While she never won an MVP, she was clearly a superstar player for most of two decades. This is reflected in both those All-Star and All-WNBA teams and in her appearances on every single Anniversary team the league has ever made, from the 10th to the 15th, 20th and 25th.

Bird’s success has not just come in the form of individual regular season accolades, as throughout her career she has only missed the playoffs three times and in her time in Seattle, the Storm has taken home four WNBA championships. 

With those four rings, Bird is tied with legends like Maya Moore and Cynthia Cooper for the most individual WNBA championships, according to thesportsgrail.com.

Most players with that many championships in any sport did it as part of a shorter dynasty, winning four titles in five to seven years.
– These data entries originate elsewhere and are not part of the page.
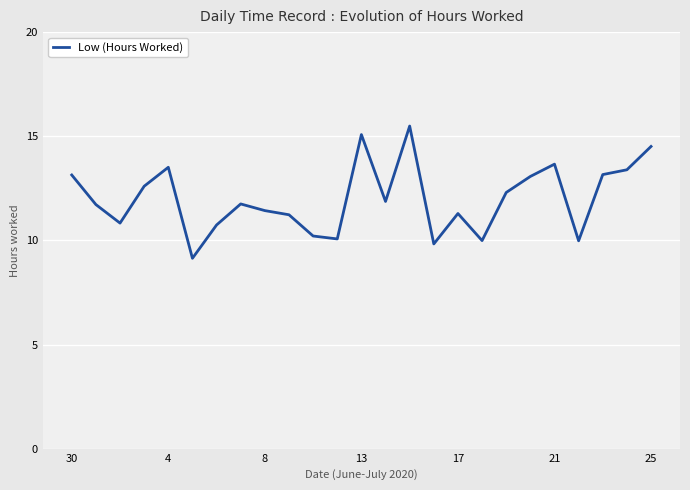

True or false: there are more than 2 points higher than both neighbors.

True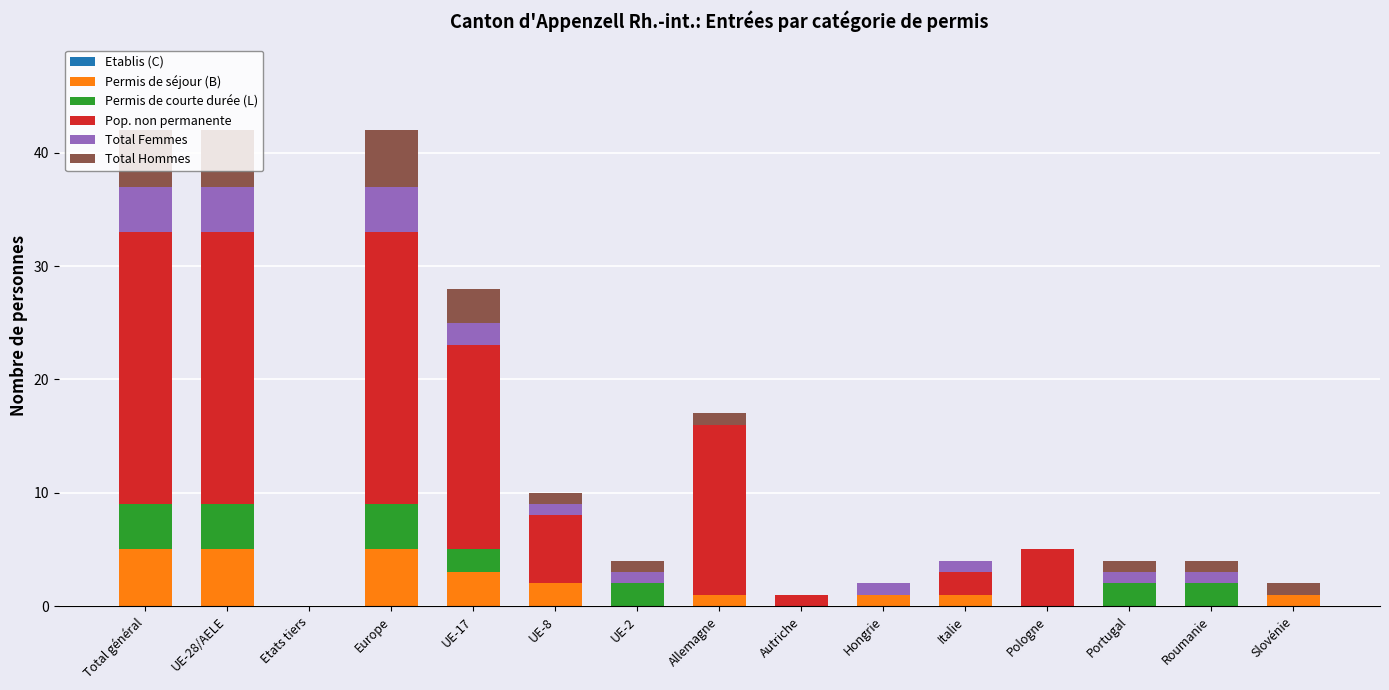

What is the total value across all series at Pologne?

5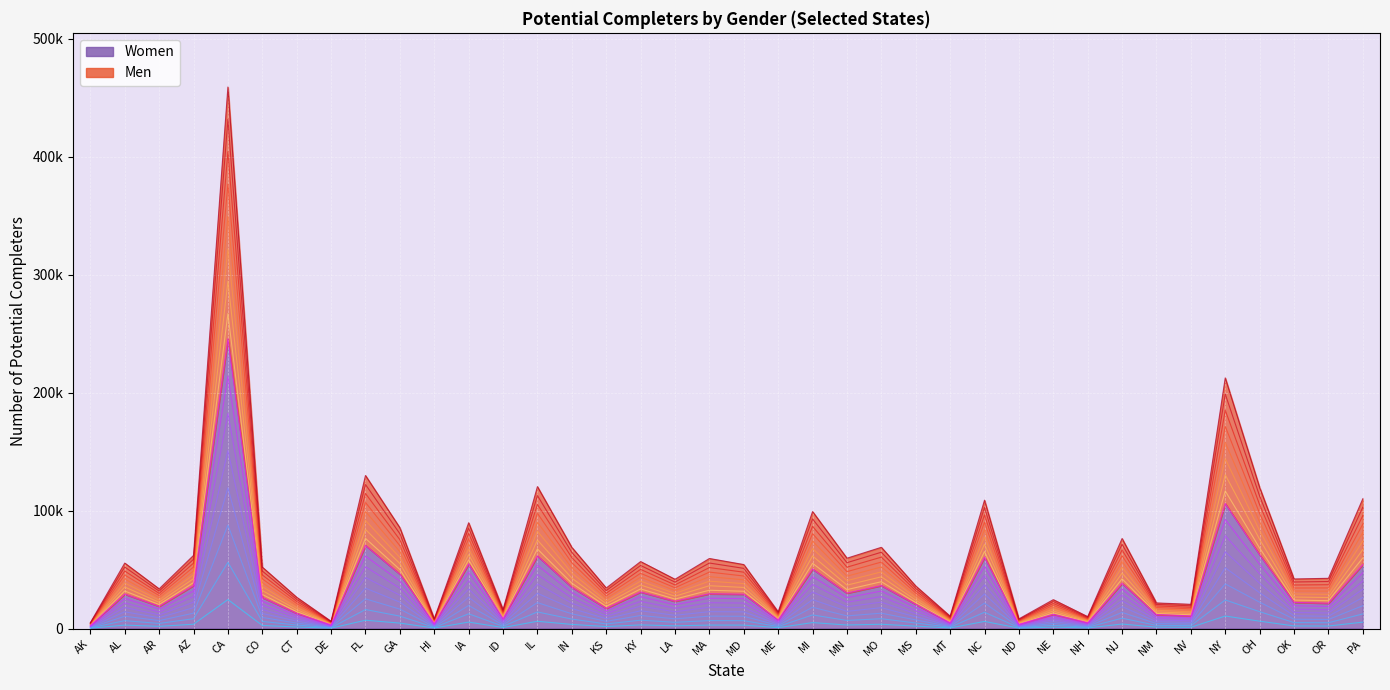

True or false: Women level 1 and Men level 1 intersect in this chart.

False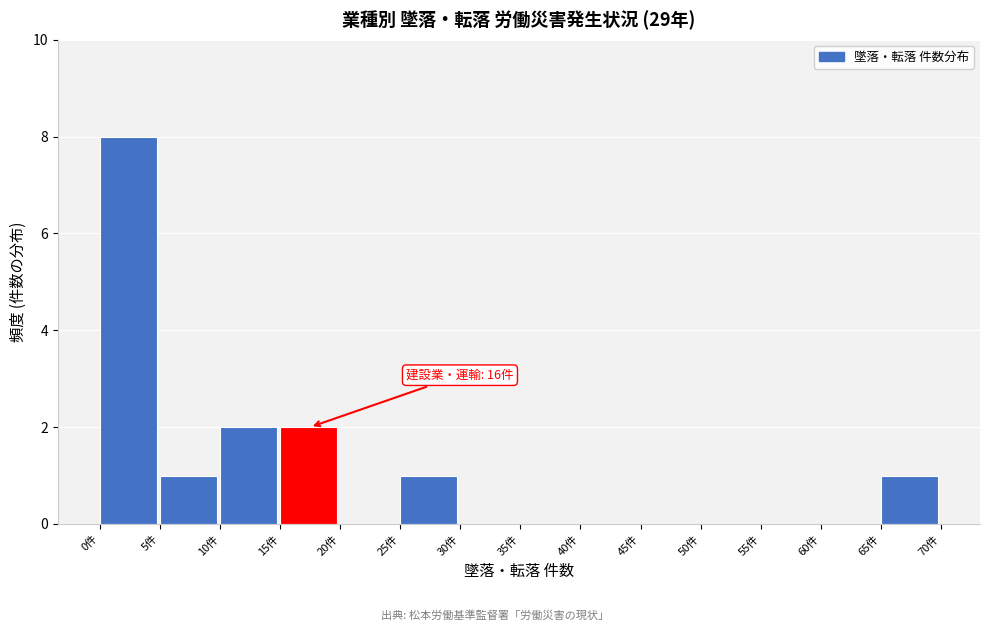

Over which range of the x-axis is the bar tallest?

0 to 5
Bird is different, as her elite longevity allowed her to be part of title teams in 2004, 2010, 2018 and 2020. She proved that she could win with several different cores and it is clear that she was the key piece to establishing a winning culture in Seattle that will hopefully carry on even after she has retired.

“I’m proud of everything we’ve accomplished here. Of course I’m sad, but there’s happiness too, to be able to have a moment like that with the fans, to have them chant the way they did,” Bird said to ESPN after the game. “I know the tears don’t look like happy tears, but there’s a lot of happiness.”

While the ending was disappointing, it will soon be forgotten as Bird is cemented in basketball history as one of the greatest to ever do it and in Seattle history as the centerpiece of 20 years of dominance. She was not the only one who helped build the team up from the tough spot it was at when she got there, but she was the constant that stayed and made sure the team remained up there with the best of them. 

There will be a void on the roster for a while, but her impact will live on in every future championship the Storm take home. Her jersey will hang in the rafters of Climate Pledge Arena and she will not be forgotten, forever a Pacific Northwest basketball icon.